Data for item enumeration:
****************

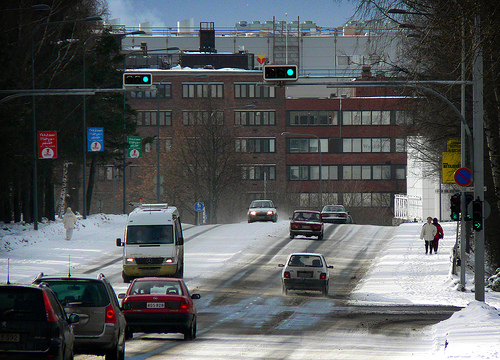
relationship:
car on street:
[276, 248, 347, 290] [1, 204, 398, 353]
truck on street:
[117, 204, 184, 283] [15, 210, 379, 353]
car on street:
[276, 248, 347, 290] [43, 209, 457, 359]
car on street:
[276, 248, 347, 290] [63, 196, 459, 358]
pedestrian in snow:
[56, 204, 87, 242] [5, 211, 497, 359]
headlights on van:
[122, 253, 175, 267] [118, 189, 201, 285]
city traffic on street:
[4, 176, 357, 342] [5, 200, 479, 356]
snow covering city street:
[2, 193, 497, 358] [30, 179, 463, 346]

****************

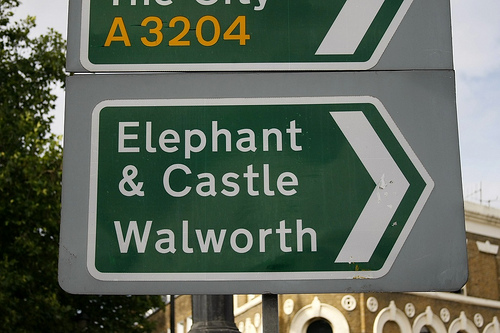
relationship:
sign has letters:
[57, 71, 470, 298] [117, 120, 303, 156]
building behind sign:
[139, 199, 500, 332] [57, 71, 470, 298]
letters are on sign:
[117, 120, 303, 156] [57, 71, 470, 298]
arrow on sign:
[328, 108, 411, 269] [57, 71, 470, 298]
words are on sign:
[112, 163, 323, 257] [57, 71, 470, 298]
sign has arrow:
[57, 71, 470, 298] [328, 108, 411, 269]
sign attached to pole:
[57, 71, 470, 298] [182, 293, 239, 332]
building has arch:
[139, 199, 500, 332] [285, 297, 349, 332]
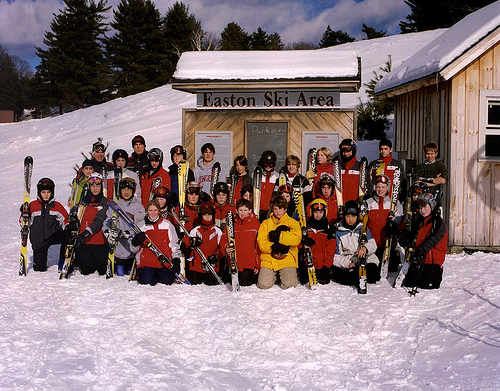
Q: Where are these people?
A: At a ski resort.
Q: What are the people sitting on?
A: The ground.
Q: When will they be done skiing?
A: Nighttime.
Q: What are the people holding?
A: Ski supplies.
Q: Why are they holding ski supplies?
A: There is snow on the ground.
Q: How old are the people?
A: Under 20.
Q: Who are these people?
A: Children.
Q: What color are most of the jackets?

****************

About this task:
Pick out each line of the data above that contains the word "they", and copy those lines. Only matches with the same capitalization count.

Solution:
Q: When will they be done skiing?
Q: Why are they holding ski supplies?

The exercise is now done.